The court abused its discretion in not granting a continuance. The affidavit shows it was made in good faith, the absent witness could have been procured in about two days time and no one disputed the fact that his testimony was material upon one of the vital points raised by the pleadings. It also shows that due diligence was used by plaintiff to procure the witness after the court fixed the date of the trial. The rule is that liberality should be exercised in the granting of continuances. Canal Oil Co. v. National Oil Co., 19 Cal. App. (2d) 524, 66 Pac. (2d) 197; Capital National Bank of Sacramento *1035 v. Smith (International Metals Development Co. v. Smith) 62 Cal. App. (2d) 328, 144 Pac. (2d) 665.

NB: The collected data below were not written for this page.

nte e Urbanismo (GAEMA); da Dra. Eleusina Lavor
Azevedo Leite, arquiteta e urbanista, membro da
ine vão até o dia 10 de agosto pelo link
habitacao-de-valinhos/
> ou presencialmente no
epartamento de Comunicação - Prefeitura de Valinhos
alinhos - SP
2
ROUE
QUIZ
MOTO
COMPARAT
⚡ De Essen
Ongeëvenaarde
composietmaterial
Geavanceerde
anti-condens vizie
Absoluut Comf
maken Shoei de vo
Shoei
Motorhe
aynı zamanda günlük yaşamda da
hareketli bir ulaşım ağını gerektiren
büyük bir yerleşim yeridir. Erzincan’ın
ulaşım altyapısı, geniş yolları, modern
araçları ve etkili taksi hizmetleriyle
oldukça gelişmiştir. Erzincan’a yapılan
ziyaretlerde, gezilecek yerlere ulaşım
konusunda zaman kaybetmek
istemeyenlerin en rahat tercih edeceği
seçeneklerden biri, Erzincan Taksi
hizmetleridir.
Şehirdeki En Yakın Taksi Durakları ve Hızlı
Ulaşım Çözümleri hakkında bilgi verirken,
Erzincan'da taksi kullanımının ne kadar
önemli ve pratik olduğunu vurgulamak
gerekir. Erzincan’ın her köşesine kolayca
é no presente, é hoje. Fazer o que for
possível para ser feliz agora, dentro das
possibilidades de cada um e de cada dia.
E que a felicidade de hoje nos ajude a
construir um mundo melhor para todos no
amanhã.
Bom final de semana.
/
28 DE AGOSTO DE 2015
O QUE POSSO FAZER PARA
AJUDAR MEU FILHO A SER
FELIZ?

Defendant points out that the case was originally set for trial on March 10th, and that plaintiffs did not subpoena the witness Nugent to appear on that day.

The record shows that on March 10th, plaintiffs obtained a continuance because of the fact plaintiff, Walter B. Dean, Jr., was sick and confined to his bed under the advice of his doctor.

This fact was shown by affidavit of counsel as well as by a certificate of the doctor. There would have been no point in subpoenaing the witness Nugent to appear in court as a witness on March 10th because plaintiffs and their counsel had every reason to believe that the case would not proceed to trial on the day when Mr. Dean, the principal party plaintiff, was confined in bed and unable to be present in court. Furthermore, the test to apply now is whether plaintiffs used due diligence to obtain the witness for the trial on March 16th, and not whether they should have subpoenaed him for the trial on March 10th.

Where, as here, it is shown that the absent witness maintained his residence in the county where the trial was to be held, and where there is no showing that plaintiffs had any reason to anticipate that he might leave the state, and where a subpoena was issued promptly upon learning of the time when the case was set for trial, it cannot be said that plaintiffs did not use due diligence in securing the witness; and this even though had they subpoenaed the witness for the March 10th trial they might have learned of his absence from the state in time to take his deposition or to arrange for his presence on March 16th.

Since the witness planned to be at his home within two days after the trial, it was an abuse of discretion to refuse a continuance for two days even though this was a second application for a continuance. The first one, as above noted, having been granted because of the sickness of the principal party and the second being based upon the absence of an important witness.

The judgment is reversed and the cause remanded for a new trial.